Les petits repères lumineux qui reflétaient sur mon corps m’indiquaient que j’allais être bientôt tout seul dans la pièce et que l’examen allait débuter. La table se déplaça dans le large anneau, en y faisant passer mon corps des pieds jusqu’à la tête, puis marqua un temps d’arrêt.
J’entendis les premières consignes qui m’invitèrent à gonfler mes poumons et à stopper ma respiration. La table se remit en mouvement en sens inverse, puis on m’invita à reprendre ma respiration. L’opération fut répéter une seconde fois de la même manière, et la machine marqua un autre temps d’arrêt.
« Je vais vous injecter le produit de contraste, c’est presque terminé. »
Je connaissais la procédure sur le bout des doigts, je savais par exemple qu’après l’injection une impression de chaleur allait naître au niveau du coxis, en se diffusant ensuite à l’ensemble de mon organisme et que la machine allait reprendre son travail. Le tube à rayons X et le détecteur associé allaient tourner autour de moi à toute vitesse découpant pour la 35ème fois mon anatomie en des dizaines de clichés qui allaient une fois de plus parler, interdisant ainsi au vilain lutin, de cacher ses éventuelles nouvelles mauvaises intentions.
« Ça va monsieur Gautier ? »
« Oui impeccable. »
« Je vais vous libérer »
Elle fit descendre lentement la table d’examen pour que je puisse poser les pieds par terre. Elle dut m’aider à me redresser, car j’étais complètement ankylosé.
« Il faudra boire abondamment monsieur Gautier, pour bien éliminer le produit. »
Mon interlocutrice faisait bien de me le rappeler, car lorsque je n’avais pas soif, comme c’était d’ailleurs le cas au moment où elle me parlait, j’avais tendance à oublier d’avaler régulièrement un grand verre d’eau.

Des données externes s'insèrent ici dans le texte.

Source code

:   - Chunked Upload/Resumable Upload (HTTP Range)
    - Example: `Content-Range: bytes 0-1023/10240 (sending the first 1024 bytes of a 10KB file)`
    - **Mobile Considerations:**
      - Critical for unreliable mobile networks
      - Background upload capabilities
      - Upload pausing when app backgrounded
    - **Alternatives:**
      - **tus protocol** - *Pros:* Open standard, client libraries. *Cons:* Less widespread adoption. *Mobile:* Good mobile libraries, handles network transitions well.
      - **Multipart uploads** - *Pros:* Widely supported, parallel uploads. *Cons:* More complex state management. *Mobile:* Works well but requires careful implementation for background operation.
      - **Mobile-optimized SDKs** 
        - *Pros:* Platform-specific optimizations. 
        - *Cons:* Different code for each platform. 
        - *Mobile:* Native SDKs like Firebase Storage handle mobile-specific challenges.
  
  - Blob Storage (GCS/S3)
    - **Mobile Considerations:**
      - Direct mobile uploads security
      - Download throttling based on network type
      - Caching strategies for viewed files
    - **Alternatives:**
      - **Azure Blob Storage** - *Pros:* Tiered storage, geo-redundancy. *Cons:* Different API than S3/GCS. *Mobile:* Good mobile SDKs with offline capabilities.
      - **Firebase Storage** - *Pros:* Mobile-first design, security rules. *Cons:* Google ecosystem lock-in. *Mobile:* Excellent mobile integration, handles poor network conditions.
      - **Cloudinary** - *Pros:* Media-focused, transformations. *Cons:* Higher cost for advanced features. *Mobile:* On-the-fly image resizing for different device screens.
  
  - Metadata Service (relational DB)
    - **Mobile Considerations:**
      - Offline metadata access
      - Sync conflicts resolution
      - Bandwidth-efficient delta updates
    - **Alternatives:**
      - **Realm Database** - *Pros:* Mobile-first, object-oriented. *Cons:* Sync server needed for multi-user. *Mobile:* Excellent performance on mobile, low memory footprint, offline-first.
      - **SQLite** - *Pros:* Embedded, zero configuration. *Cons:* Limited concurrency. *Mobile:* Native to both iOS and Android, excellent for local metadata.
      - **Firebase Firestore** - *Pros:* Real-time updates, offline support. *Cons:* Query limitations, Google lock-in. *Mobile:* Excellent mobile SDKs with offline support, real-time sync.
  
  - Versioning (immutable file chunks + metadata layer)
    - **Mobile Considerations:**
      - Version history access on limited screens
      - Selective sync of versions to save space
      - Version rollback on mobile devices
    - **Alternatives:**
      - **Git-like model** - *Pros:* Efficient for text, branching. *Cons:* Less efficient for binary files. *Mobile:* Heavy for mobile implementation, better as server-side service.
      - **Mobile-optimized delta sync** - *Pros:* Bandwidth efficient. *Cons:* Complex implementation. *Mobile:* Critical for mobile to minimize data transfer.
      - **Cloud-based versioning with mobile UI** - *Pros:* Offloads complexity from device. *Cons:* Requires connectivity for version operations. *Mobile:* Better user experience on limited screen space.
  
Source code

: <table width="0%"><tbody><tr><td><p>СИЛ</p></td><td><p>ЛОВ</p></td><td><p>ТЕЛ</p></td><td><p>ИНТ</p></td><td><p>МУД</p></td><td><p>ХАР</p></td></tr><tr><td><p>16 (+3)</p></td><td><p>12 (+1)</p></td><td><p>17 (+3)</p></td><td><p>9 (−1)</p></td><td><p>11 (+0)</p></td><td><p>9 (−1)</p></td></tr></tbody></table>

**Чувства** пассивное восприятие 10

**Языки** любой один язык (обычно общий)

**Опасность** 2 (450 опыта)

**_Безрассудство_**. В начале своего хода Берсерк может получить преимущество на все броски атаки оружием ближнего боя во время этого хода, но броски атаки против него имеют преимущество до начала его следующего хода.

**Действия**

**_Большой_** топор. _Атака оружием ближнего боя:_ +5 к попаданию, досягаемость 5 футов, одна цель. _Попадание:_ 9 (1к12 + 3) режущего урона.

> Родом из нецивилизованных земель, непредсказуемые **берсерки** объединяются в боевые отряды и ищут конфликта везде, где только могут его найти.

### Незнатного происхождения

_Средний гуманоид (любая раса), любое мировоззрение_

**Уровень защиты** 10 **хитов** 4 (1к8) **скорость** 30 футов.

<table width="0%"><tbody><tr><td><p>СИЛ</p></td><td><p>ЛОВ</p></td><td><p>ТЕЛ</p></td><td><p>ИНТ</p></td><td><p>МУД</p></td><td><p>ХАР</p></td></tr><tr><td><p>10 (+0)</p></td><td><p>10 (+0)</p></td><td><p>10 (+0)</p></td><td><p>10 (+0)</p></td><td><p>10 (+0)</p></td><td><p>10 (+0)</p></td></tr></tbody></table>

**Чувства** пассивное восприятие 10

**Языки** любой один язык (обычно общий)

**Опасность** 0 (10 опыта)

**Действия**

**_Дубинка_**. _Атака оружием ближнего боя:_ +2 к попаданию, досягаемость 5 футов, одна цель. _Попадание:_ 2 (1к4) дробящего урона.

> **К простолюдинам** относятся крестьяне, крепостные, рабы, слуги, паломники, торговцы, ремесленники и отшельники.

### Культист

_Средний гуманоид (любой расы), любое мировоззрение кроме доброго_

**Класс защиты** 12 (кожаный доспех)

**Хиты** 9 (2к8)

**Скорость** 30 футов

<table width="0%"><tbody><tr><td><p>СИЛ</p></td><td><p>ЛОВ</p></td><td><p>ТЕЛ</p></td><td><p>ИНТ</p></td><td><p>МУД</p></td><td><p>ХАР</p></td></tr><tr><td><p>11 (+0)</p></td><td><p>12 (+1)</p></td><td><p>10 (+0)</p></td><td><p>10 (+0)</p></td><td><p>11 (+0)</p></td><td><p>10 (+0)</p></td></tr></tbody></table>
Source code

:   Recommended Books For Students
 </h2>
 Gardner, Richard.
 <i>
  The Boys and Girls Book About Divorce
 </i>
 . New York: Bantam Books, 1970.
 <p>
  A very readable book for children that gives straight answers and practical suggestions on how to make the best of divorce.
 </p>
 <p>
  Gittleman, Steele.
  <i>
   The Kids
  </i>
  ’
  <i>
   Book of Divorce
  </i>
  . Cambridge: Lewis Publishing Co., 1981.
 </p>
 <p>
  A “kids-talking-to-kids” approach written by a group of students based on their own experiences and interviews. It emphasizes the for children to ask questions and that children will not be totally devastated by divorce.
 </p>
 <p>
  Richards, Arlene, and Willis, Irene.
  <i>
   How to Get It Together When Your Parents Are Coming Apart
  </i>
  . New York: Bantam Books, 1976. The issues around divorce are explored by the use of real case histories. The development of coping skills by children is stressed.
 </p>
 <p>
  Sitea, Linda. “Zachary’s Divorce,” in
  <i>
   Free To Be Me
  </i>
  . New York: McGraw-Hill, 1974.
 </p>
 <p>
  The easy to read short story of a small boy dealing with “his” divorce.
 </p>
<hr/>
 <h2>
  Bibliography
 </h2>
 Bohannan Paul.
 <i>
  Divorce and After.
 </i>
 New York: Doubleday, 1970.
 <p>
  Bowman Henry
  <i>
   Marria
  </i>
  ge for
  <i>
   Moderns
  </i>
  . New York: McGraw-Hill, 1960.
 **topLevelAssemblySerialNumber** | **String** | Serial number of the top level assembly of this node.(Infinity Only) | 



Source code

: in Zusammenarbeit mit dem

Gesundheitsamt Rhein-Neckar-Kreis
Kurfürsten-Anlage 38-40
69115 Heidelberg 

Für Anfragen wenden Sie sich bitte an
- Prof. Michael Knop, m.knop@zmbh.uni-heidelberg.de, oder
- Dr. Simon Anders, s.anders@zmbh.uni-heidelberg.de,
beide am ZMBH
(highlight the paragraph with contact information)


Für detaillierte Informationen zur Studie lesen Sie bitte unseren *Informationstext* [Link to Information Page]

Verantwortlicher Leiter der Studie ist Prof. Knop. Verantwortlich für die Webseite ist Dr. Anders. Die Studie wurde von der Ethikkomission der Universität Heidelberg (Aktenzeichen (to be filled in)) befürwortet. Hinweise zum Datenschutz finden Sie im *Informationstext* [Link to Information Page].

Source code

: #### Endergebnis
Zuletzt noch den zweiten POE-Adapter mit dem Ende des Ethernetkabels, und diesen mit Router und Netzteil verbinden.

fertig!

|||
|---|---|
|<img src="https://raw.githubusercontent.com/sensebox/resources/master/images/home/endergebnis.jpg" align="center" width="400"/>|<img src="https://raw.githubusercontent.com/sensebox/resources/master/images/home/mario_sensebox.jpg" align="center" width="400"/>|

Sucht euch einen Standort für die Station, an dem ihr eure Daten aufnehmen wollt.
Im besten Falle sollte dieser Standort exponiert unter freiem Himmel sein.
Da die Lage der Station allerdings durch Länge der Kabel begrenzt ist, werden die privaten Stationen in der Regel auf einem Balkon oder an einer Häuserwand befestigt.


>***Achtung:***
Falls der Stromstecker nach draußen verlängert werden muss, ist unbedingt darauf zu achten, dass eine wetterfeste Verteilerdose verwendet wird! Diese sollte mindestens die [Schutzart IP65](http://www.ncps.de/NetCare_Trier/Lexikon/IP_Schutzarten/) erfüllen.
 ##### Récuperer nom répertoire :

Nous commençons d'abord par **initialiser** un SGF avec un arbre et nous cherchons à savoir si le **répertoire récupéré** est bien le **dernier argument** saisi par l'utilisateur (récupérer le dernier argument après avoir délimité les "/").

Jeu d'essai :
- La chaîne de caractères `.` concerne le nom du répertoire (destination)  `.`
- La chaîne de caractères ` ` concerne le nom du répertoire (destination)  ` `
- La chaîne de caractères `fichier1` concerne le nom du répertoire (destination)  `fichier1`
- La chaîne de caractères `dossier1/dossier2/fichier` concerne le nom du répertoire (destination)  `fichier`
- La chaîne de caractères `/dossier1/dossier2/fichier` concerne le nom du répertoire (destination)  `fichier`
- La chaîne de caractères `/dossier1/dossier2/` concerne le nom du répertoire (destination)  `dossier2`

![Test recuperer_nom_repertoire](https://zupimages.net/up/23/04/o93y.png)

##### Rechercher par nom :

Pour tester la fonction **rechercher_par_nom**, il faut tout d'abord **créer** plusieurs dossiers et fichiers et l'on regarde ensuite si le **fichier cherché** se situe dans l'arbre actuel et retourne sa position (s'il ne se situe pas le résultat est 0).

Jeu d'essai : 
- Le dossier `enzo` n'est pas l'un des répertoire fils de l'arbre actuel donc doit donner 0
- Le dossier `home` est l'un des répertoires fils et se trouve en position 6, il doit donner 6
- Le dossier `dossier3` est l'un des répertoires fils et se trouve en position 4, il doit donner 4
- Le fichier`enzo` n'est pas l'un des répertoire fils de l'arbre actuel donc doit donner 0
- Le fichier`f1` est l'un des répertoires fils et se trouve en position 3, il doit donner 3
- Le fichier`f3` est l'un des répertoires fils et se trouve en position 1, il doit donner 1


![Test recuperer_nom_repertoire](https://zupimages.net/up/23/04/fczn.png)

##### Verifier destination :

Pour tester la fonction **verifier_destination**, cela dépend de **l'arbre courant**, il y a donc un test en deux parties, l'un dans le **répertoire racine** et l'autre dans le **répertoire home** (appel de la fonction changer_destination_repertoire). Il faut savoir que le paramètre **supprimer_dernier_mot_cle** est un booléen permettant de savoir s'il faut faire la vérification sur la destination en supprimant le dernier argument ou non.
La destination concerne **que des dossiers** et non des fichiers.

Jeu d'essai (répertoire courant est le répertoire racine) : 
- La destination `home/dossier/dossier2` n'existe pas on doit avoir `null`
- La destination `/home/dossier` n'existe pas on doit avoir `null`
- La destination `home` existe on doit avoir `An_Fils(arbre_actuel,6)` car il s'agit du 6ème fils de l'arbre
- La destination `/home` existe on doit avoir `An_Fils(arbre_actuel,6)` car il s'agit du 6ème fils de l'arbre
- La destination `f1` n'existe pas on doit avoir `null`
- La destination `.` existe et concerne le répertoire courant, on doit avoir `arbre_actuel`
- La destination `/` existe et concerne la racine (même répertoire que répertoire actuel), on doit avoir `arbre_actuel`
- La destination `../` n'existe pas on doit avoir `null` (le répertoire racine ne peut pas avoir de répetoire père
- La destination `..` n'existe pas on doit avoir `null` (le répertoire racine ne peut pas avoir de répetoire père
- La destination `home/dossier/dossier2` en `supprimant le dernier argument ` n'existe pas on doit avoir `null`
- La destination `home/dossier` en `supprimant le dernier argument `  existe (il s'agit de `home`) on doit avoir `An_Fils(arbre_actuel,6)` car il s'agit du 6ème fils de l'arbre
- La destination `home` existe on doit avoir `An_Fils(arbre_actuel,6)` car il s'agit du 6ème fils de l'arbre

De toute cette chienlit que la maladie avait provoqué dans mon existence, c’était l’épreuve de ‘’ l’audience à huit clos’’ que je redoutais le plus, et j’étais sur le point de la vivre.
« Allez-y. Je vous raccompagne jusqu’à votre cabine, si vous le voulez bien. Je vais vous débarrasser de cet encombrant matériel. »
L’assistante technique médicale de radiologie, tel était son grade, je venais l’apprendre en lisant la petite étiquette épinglée sur se blouse, retira ma perfusion en un clin d’œil, sans que je ressente la moindre douleur.
« Vous pouvez vous rhabiller, ensuite vous patienterez un peu, le médecin viendra vous communiquer les résultats. »
Je sentis le rouge me monter au visage, aux oreilles et dans le cou, comme si une poche d’eau s’était rompue laissant se répandre le liquide chaud à l’intérieur de ma tête. A l’inverse le reste de mon corps était plutôt transi.
Gérer un surplus de stress, sans se laisser déborder, voilà à quelle épreuve il fallait se confronter. J’étais loin d’être un seigneur dans l’art de la maîtrise de soi, et huit ans d’expérience n’y changeaient rien.
Nous étions en octobre, j’avais donc un peu plus de vêtements à revêtir qu’en été. Je prenais bien mon temps à les enfiler. Adepte des sabots ou des chaussures sans lacets, je pestais de devoir porter mes ‘Caterpillar’ qu’il fallait délacer, enfiler avec un chausse-pied, relacer, avant de pouvoir débuter ma journée. Cette fois ‘’la manipulation’’ habituellement tant décriée, me rendait un bien grand service, car je voulais rester le moins longtemps possible à ne rien faire d’autre qu’à attendre.